### TEXT ZUM LESEN
- - - -
Wenn man eure Platte einlegt, ist das erste, was einem begegnet, dieser weiche Bossa-Nova-Klangteppich. Es gab ja vor etwa zehn Jahren mal eine richtige Bossa-Nova-Welle, die mit dem 50. Jubiläum des Bossa Nova 2008 wohl ihren Höhepunkt erreicht hat. Damals kam kein Stück Popmusik, das etwas auf sich hielt, ohne die brasilianischen Rhythmen aus. Danach ebbte die Welle aber ab, und in den letzten Jahren war vom Bossa kaum noch etwas zu hören gewesen. Und dann kommt ihr und macht eine Platte mit Bossa-Nova-Elementen … Warum jetzt?

Schuld war nur der Bossa Nova, fällt mir da ein (lacht). Mir ist es ehrlich gesagt gar nicht so aufgefallen, dass es diese Welle gegeben hat, wobei ich jetzt, wo du es erzählst, so ein bisschen etwas erinnere … Bei uns sind das auf jeden Fall in erster Linie musikalische Überlegungen. Wir haben ursprünglich Swing gemacht, sodass auch die eigenen Songs, die wir geschrieben haben, zunächst sehr Swing-lastig waren. Irgendwann habe ich gesagt, dass ich gern auch meine Popsongs einbringen will, damit das ein wenig aufgebrochen wird. Der erste Song von diesen Popsongs, den wir gemeinsam gemacht haben, war „If I don’t have love“, welcher dann zum ersten Song unseres Albums geworden ist. Jedenfalls: als Hans ihn arrangierte, fiel ihm auf dass da einfach kein Swing-Rhythmus dazu passt und wir überlegten, wie wir damit umgehen. In der Probe, als wir es zu dritt mit Florian, dem Gitarristen gespielt haben, ist dann aus der Situation heraus ein Bossa Nova entstanden, und ich fand das total schön! Insofern war es bei uns weniger eine konzeptionelle, sondern tatsächlich eine musikalische Entscheidung. Der Bossa passte zu dem Song, und dem ersten folgten weitere: „Tillerman & Comrade“ ist auch ein Bossa …

… der Song, von dem es euer erstes Video gibt! Schuld war also nicht der Bossa, sondern Schuld war der Hans!
- - - -
Gespeicherte Daten:
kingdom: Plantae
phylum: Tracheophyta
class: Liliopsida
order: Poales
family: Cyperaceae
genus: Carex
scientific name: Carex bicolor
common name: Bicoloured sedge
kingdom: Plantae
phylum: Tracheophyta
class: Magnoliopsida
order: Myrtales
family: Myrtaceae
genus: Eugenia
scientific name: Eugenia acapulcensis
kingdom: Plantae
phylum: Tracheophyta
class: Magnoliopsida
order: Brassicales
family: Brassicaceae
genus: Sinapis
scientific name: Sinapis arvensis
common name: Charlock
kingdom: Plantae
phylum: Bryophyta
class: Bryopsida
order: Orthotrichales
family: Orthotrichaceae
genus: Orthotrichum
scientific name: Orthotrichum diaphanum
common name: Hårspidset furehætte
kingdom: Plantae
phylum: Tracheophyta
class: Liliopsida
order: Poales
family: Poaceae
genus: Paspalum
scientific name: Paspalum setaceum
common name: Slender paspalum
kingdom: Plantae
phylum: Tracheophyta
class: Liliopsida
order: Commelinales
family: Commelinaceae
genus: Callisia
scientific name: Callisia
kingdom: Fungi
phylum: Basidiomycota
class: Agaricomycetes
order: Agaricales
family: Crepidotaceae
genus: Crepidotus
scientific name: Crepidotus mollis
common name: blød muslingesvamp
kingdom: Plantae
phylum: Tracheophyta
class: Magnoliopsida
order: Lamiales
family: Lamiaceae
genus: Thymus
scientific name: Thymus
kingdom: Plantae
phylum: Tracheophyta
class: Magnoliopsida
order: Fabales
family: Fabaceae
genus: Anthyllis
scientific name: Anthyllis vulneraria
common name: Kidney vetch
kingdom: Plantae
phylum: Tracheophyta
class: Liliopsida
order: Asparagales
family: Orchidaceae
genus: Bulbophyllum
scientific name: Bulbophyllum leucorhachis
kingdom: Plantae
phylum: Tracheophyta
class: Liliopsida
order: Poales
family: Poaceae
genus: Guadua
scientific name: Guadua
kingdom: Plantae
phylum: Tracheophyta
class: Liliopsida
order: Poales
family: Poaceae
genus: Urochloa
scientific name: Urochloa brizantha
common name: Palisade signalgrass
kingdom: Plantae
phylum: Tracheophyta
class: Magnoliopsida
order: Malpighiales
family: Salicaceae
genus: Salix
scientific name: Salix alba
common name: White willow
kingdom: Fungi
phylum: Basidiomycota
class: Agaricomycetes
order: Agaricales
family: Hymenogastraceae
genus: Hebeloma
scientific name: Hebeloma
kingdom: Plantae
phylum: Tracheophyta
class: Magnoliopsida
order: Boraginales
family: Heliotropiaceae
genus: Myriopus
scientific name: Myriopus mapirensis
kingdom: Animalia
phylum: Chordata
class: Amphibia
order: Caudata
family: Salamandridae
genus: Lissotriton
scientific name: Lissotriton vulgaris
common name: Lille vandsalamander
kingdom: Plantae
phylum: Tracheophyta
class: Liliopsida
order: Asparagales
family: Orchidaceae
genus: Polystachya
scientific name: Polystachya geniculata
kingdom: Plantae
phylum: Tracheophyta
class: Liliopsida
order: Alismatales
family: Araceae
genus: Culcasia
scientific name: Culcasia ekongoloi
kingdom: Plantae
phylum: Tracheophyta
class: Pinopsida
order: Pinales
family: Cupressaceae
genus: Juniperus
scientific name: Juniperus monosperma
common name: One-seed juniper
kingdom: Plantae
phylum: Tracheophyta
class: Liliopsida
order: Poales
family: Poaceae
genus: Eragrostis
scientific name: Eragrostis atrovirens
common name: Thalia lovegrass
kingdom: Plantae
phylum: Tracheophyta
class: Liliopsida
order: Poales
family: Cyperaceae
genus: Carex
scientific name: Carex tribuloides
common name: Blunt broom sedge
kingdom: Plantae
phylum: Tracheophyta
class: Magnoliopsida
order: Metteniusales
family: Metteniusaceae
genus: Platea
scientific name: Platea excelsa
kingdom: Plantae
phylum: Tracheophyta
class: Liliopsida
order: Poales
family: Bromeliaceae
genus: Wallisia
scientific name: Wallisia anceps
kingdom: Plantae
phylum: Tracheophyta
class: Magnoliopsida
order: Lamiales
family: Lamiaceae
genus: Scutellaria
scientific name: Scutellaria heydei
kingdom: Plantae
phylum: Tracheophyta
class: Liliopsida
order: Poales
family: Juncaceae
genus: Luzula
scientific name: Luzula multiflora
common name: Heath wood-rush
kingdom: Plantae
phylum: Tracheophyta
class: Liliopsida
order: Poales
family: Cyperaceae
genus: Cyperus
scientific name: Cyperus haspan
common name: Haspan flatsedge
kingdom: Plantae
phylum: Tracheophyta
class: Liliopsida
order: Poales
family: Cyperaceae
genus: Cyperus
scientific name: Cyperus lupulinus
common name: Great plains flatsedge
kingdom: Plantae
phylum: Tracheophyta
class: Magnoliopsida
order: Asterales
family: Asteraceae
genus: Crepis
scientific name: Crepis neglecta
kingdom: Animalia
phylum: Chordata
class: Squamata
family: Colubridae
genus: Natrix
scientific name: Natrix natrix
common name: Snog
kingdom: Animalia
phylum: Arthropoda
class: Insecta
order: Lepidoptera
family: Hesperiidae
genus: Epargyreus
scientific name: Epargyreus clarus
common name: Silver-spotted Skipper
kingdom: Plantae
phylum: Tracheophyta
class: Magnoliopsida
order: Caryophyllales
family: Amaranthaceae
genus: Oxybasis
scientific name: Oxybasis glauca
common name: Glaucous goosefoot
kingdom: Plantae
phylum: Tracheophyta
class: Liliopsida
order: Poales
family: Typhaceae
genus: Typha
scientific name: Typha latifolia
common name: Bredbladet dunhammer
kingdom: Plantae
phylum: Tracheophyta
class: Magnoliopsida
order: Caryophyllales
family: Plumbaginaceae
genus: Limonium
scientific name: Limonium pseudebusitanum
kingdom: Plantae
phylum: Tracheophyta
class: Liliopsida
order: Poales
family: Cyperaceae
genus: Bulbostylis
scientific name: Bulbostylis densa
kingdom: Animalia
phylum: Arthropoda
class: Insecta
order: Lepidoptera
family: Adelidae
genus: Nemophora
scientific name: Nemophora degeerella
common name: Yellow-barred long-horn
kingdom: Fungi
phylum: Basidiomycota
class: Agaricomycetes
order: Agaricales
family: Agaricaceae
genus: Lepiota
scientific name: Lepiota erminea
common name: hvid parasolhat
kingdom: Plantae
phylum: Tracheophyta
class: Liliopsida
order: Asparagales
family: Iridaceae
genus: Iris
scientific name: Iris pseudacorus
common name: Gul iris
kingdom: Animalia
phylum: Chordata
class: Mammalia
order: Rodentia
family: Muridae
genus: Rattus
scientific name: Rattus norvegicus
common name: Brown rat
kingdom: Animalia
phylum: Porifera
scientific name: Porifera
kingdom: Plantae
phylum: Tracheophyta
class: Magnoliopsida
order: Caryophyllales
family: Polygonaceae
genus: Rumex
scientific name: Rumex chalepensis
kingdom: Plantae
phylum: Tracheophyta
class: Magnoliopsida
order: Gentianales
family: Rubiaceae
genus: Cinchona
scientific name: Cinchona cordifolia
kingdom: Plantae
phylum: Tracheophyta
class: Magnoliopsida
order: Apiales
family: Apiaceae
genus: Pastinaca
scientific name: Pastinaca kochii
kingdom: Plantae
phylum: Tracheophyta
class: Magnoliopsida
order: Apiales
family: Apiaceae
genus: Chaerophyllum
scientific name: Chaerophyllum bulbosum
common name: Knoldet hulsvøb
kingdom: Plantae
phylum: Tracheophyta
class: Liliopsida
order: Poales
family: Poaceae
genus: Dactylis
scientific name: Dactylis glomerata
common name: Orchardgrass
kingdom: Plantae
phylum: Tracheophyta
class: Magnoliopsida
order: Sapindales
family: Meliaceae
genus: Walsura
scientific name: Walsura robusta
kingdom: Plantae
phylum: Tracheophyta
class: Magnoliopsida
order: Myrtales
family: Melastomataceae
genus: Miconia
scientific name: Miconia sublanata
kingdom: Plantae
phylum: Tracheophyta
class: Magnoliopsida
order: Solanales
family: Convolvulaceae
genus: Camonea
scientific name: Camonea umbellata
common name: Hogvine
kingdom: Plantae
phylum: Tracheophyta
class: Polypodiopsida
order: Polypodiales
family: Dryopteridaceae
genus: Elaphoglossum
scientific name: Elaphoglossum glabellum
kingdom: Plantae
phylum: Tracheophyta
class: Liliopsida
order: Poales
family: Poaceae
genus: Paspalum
- - - -
### ÜBUNGSAUFGABEN
**A)** Kopiere aus dem Interview über Bossa Nova wortgetreu den Abschnitt von „Wenn man eure“ bis „Bossa-Nova-Elementen … Warum jetzt?“.
**B)** Welcher Song wurde laut dem Interview über Bossa Nova zum ersten Song des Albums?

### ERGEBNISSE JE AUFGABE
**A)**
Wenn man eure Platte einlegt, ist das erste, was einem begegnet, dieser weiche Bossa-Nova-Klangteppich. Es gab ja vor etwa zehn Jahren mal eine richtige Bossa-Nova-Welle, die mit dem 50. Jubiläum des Bossa Nova 2008 wohl ihren Höhepunkt erreicht hat. Damals kam kein Stück Popmusik, das etwas auf sich hielt, ohne die brasilianischen Rhythmen aus. Danach ebbte die Welle aber ab, und in den letzten Jahren war vom Bossa kaum noch etwas zu hören gewesen. Und dann kommt ihr und macht eine Platte mit Bossa-Nova-Elementen … Warum jetzt?

**B)** „If I don’t have love“